China’s total dominance over the rare earths ecosystem is mind-blowing. It currently yields around 68% of the world’s nickel, 40% of its copper, and 59% of lithium. Remarkably, it’s home to an astounding 73% of global cobalt production. These numbers help spotlight China’s importance to supply chains around the world. China’s strategic advantage is increasing despite the refining of rare earths. This process, known as magnetocaloric annealing, is essential for the fabrication of super-hard magnets employed in electric vehicles and electronics.

China’s dominance of the refining world also provides substantial leverage to Beijing. Prior to construction, this gives them an unmatched opportunity to shape the marketing and pricing of these highly desirable materials. The stakes are high. Now that countries are doing so with a full-scale revolution for greener technologies and a drastic reduction of our fossil fuel-dependent world, the demand for rare earths and related metals is surging.

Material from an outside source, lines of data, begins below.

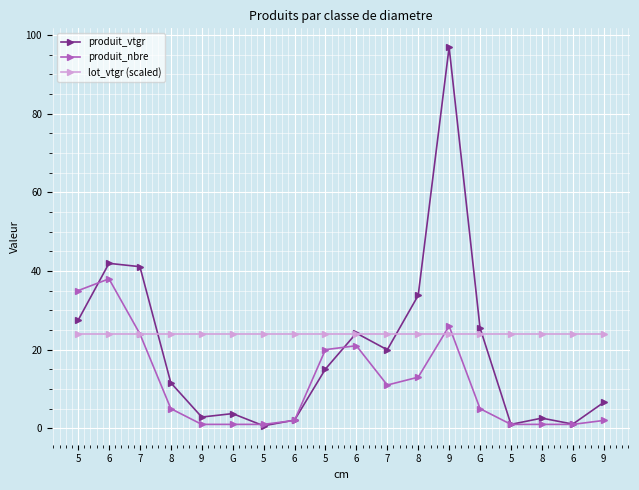

How many lines are shown in the chart?

3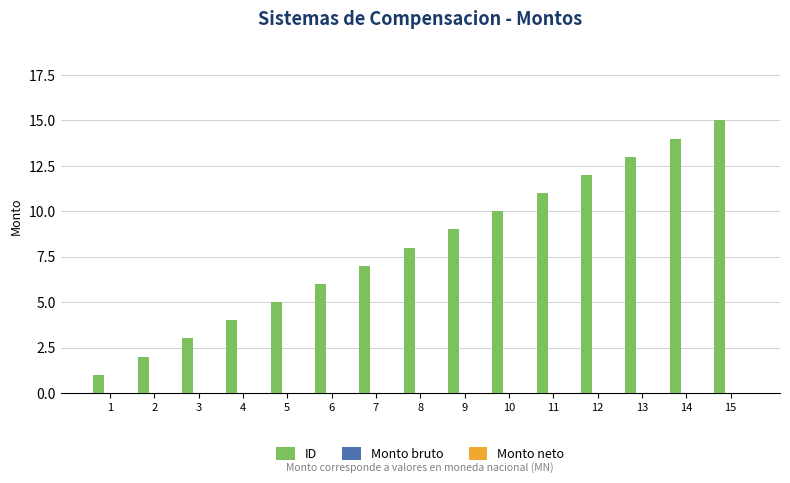

What is the ratio of the value at 7 to the value at 6?

1.2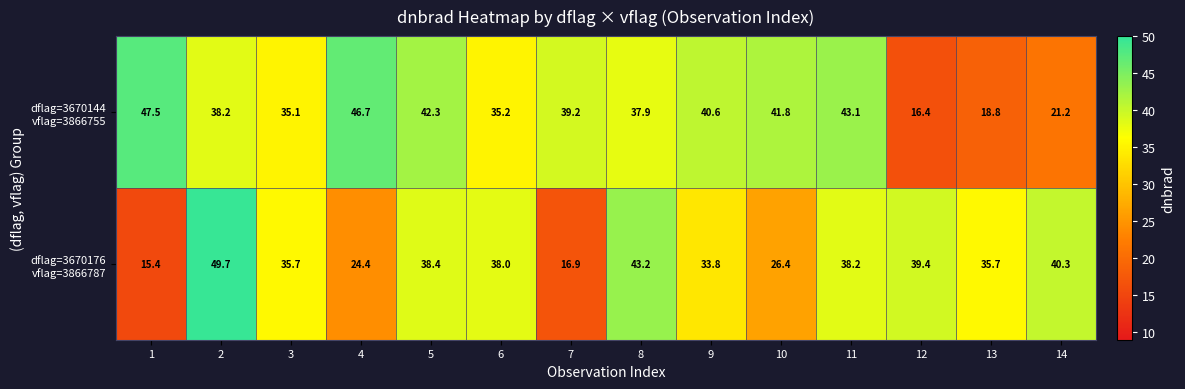

Which label corresponds to the largest value in the chart?

2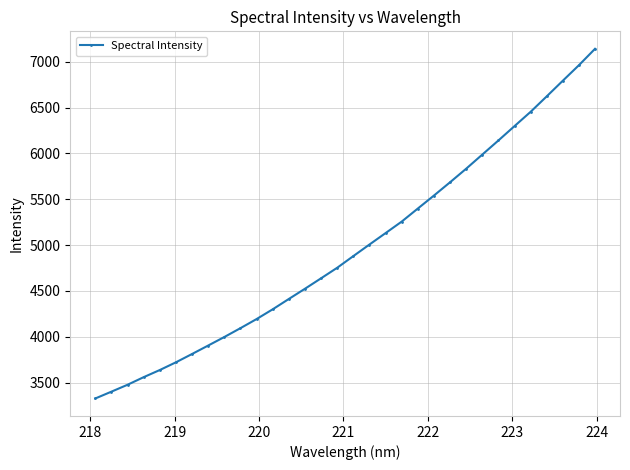

Does the chart have visible grid lines?

Yes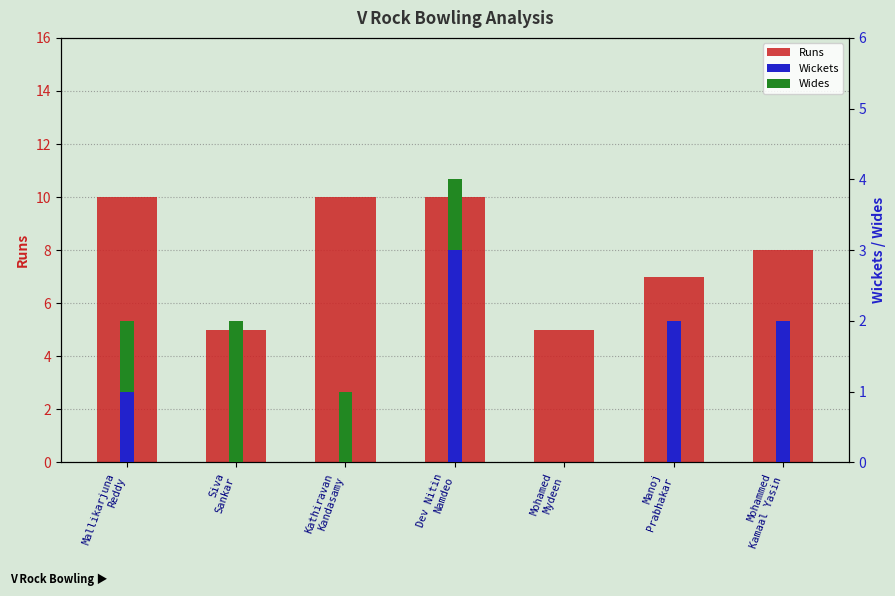

What is the label of the 1st bar from the left?

Mallikarjuna
Reddy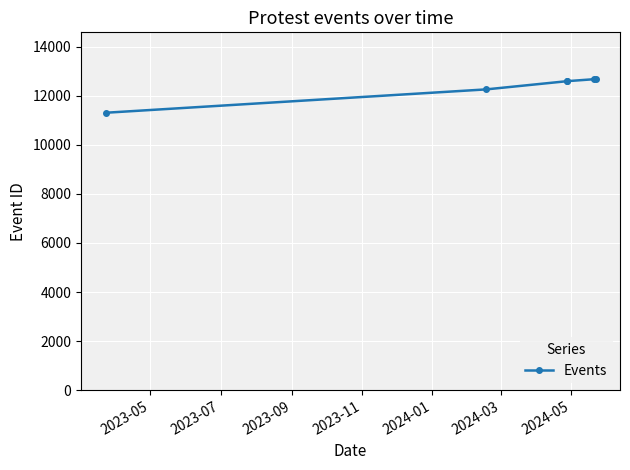

Approximately how many times larger is the value at 2024-03 compared to 2023-05?

1.1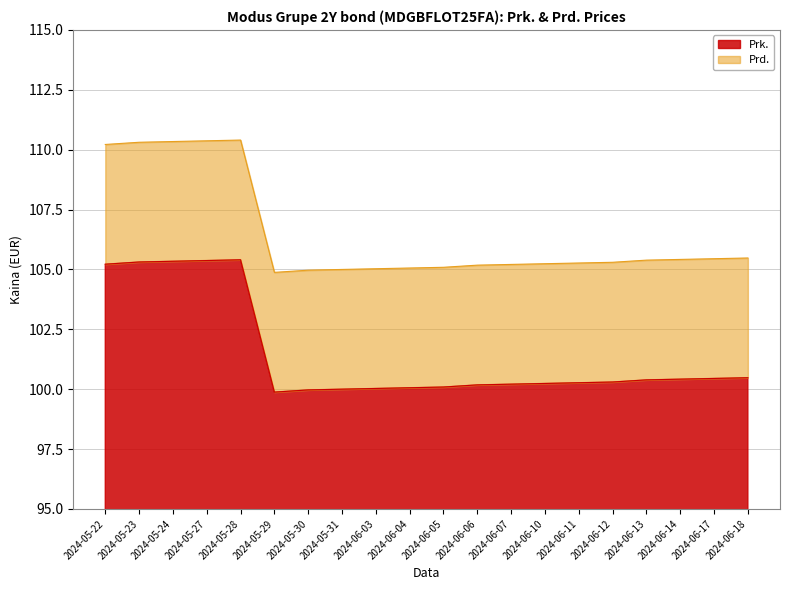

How many interior local peaks does the Prk. series have?

1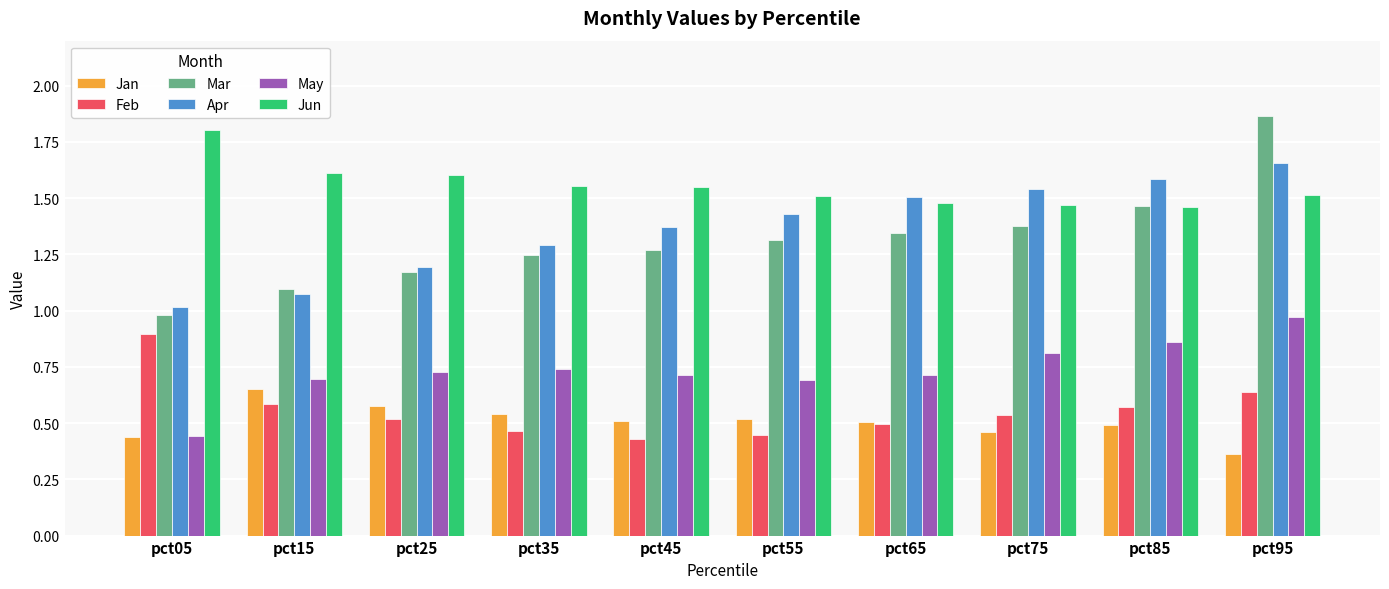

Which series has the widest spread of values?

Mar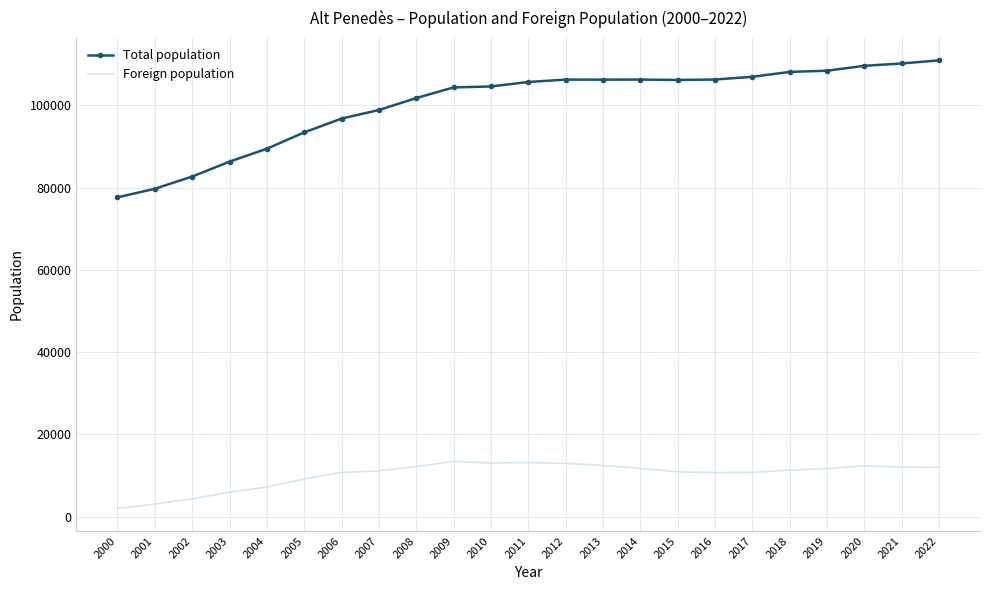

What is the maximum value shown in the chart?

110929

Strategic Moves and Geopolitical Tensions

China’s market dominance, therefore, is not just a function of their resource endowment, but of well-timed and measured strategic machinations. The third was the 2010 diplomatic showdown with Japan. In turn, China escalated by banning rare earths exports, showing the world that it is not afraid to use its new market power as a geopolitical weapon. This approach has been mirrored in other instances, including the recent trade tensions with the United States during the tariff war initiated by former President Donald Trump. China responded by banning exports of heavy rare earths to the U.S., underscoring how integral these resources are to national security and technological advancement.

China’s control over the rare earths goes far beyond trade war and economic implications. Countries such as the U.S. are making a concerted effort to decrease their dependence on Chinese resources. As they invest to create new supply chains, they face a major obstacle. Efforts to enhance domestic production or refine capabilities are underway. These initiatives require substantial investment and time to achieve competitiveness.

The Future of Rare Earths Outside China

Pressure to act against China’s dominance is mounting. In reaction, new efforts are growing to set up alternative rare earths refining sources outside of China. The most significant example to date is Iluka Resources’ planned $1.3 billion construction of a refinery just north of Perth, Australia. This facility has now received loans from both the Morrison and Albanese governments. Its goal is to be the first non-China based facility capable of producing heavy rare earths. This is an important step towards diversifying the global supply chain. Even more is needed for it to truly be able to disrupt China’s current market leadership.

Australia and Chile have some of the largest lithium reserves in the world. China continues to control most of the lithium refining process, making it hard to develop independent supply chains. Such dependence on Chinese markets for primary refining has caused most countries to be severely affected by sudden changes in availability and prices. Nonetheless, this interdependence has led some to question future collaborations and trade agreements between countries seeking their own technological independence.